At the heart of the Free Tibet movement are principals of non-violence, and a middle way towards conflict resolution with China and a return to Tibet.


Yet nearly six decades have passed since the soul of the movement and leader of the peaceful resistance, Tenzin Gyatso, the 14th Dalai Lama of Tibetan Buddhism, fled China controlled Tibet fearing his life.


Thousands of refugees followed the Dalai Lama’s 1959 flight over the Himalayan mountains to India. There are now an estimated of 150,000 Tibetans in exile.

The Dalai Lama left Tibet fearing persecution after a failed uprising in the years after the People’s Liberation Army of China entered Tibet in 1950 and exerted increasing control on the self-declared independent state.


China considers Tibet an inseparable part of mainland China and denies it was independent before China’s 1950 military campaign. The Dalai Lama has called for greater autonomy for Tibet and promotes a middle way for resolution with China for the future, but China views the Dalai Lama as calling for independence and as a separatist, creating a stalemate for ceased talks.

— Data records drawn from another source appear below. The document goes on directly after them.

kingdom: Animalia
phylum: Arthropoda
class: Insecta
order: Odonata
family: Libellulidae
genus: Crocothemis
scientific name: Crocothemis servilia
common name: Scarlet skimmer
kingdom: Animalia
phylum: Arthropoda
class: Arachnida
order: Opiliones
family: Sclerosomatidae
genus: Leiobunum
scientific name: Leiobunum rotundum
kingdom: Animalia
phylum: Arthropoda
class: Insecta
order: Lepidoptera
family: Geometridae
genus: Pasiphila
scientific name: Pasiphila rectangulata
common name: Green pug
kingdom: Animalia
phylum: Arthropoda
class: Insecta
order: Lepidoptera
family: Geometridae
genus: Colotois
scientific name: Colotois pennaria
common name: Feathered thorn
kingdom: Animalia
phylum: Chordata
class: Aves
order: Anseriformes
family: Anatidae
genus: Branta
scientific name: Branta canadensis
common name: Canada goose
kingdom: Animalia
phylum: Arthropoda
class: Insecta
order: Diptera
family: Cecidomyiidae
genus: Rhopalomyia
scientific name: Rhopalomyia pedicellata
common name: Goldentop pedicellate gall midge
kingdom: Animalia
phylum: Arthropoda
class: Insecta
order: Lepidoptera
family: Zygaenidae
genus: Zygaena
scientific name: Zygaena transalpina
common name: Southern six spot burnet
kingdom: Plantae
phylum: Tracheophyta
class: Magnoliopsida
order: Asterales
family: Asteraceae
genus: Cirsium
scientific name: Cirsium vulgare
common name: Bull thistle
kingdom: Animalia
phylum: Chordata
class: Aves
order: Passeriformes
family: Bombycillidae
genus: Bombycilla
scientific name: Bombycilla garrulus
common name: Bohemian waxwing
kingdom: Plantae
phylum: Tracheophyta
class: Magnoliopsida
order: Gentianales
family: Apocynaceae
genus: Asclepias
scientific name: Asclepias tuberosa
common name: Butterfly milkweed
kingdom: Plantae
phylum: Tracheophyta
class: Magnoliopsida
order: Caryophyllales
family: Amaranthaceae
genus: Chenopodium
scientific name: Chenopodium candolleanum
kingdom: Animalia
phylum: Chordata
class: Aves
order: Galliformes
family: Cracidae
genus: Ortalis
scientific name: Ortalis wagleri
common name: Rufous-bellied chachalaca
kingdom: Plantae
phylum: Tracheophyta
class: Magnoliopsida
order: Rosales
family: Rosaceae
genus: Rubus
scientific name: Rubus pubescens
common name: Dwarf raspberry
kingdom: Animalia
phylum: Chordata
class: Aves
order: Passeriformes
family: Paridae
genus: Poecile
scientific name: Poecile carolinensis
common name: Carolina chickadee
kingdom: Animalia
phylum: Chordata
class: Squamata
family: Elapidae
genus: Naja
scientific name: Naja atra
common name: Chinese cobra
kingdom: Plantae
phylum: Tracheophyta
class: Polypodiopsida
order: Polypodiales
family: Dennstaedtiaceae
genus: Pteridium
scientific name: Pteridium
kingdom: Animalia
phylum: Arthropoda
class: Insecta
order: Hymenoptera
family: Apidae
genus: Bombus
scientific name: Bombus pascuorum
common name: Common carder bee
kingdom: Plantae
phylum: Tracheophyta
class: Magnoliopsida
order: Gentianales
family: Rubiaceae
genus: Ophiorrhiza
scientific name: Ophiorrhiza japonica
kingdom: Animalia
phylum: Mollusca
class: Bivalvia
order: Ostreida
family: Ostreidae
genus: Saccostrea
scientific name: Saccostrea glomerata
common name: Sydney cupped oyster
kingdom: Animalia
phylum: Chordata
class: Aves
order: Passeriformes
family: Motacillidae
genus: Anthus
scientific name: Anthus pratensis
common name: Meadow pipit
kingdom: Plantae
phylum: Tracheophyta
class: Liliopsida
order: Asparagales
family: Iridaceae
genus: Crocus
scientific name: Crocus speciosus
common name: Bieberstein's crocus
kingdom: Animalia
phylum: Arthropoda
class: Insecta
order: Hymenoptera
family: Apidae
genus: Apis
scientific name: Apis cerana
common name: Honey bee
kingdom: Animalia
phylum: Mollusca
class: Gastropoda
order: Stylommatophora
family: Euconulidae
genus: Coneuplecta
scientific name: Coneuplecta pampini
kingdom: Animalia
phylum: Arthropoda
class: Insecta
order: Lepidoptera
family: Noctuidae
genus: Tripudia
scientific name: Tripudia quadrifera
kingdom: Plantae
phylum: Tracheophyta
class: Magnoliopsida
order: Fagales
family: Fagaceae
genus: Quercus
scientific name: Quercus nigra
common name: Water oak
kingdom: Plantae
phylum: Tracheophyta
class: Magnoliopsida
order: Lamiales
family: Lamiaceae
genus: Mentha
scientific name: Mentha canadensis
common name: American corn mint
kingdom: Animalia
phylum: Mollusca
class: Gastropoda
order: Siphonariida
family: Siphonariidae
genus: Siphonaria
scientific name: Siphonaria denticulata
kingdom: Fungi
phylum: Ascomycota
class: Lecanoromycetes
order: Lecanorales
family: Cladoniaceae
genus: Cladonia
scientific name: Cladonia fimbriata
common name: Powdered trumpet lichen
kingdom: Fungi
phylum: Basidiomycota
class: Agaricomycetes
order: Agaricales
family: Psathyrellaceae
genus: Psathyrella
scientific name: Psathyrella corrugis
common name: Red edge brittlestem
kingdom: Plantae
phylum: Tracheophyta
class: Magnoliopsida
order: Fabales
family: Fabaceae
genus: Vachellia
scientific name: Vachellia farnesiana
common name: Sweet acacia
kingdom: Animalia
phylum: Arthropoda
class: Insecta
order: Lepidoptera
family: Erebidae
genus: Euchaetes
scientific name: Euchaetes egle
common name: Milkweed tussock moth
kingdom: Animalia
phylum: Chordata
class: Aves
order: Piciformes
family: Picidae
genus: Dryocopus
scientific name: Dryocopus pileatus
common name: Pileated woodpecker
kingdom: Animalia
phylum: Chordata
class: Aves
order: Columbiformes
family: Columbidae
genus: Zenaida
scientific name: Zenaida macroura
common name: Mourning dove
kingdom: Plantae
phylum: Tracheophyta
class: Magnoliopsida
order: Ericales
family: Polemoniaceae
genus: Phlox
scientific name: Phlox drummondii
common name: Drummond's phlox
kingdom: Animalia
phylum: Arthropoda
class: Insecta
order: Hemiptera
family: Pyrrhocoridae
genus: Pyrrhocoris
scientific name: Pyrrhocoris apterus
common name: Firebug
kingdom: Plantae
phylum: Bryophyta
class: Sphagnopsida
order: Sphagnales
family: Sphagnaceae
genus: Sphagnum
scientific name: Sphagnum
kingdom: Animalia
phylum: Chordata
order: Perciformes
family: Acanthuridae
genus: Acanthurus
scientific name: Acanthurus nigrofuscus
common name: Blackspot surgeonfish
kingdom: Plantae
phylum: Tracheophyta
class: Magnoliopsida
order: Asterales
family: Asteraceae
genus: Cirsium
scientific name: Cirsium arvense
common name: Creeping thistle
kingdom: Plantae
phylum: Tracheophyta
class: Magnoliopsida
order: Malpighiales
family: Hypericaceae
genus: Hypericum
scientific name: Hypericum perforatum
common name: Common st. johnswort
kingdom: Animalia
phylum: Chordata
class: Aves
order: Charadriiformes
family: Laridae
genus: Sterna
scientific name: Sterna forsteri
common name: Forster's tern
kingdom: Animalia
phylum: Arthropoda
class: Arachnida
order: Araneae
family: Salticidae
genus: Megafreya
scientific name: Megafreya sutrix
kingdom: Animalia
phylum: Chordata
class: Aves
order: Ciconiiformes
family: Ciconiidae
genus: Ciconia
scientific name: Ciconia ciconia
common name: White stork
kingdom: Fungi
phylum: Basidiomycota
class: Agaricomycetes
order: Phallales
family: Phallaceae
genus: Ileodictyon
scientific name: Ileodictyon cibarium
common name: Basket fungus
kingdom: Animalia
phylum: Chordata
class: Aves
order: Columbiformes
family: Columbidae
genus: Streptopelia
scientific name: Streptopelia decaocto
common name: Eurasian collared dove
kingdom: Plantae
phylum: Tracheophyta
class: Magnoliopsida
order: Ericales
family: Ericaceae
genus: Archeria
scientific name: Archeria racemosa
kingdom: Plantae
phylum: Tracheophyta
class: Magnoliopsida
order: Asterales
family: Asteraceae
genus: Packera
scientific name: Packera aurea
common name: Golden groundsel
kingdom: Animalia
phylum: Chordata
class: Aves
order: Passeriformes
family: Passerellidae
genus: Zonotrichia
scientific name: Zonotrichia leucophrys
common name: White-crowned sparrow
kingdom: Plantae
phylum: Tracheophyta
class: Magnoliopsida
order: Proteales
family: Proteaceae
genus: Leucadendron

The Dalai Lama’s trek over the mountains to India, the establishment of a government in exile in Dharamsala and his extensive travels around the world, over many years promoting non-violence and human rights, have become one of the most dominating refugee stories of this, and the last, century, raising his status at times to that of a celebrity. He has been received and supported by politicians and celebrities throughout the world and in 1989 won the Nobel Peace Prize.


The Dalai Lama cites dreams stating that he will live until 113 years of age, but as decades pass and international attention strays to other conflicts, bringing their own heart-rendering refugee crisis, many commentators now say Tibetan Buddhism is at a crossroads.


The reality of returning to Tibet, for those wishing for return, is very distant, according to assessments by independent observers. The region is facing China’s continuing stronghold and the allegations of destruction of Tibetan culture, the militarization of the region and the migration of much ethnic Chinese to make Tibetans a minority in their own land, and China’s steadfast lack of willingness to negotiate has led to years of a political stalemate.


But many questions remain about which path the situation will take once the magnetism of the Dalai Lama, now a healthy 82-years-old, is no longer around? Can a non-violent movement be maintained, or will increasing violence dominate the fight? Will international forgetfulness about a long, peaceful struggle, turn into acceptance of the status quo, as China’s influence strengthens and more generations of Tibetans are born outside Tibet?


Lobsang Sangay, the elected president of the Tibetan government-in-exile, or Central Tibetan Administration (CTA), located in Dharamsala, is the political leader of the movement after the Dalai Lama called for a separation of political and religious power in 2011.


While the persistent drive for peace and non-violence continues as time heads towards 60 years since the Dalai Lama fled his homeland, some say China is just waiting to appoint their own chosen and sympathetic Dalai Lama in his place, as they did after the 1995 death of the Panchen Lama, the second holiest position in Tibetan Buddhism. Beijing’s insistence to have the last word on reincarnation has put into a fog the Dalai’s own reincarnation.


The Dalai Lama, in his ever-positive look on life, has referred to the worldwide spread of Tibetan Buddhism as the positive legacy of the crisis. Indeed, the Dalai Lama and Tibetan Buddhism are virtually household names and Tibetan Buddhism schools are thriving in many nations.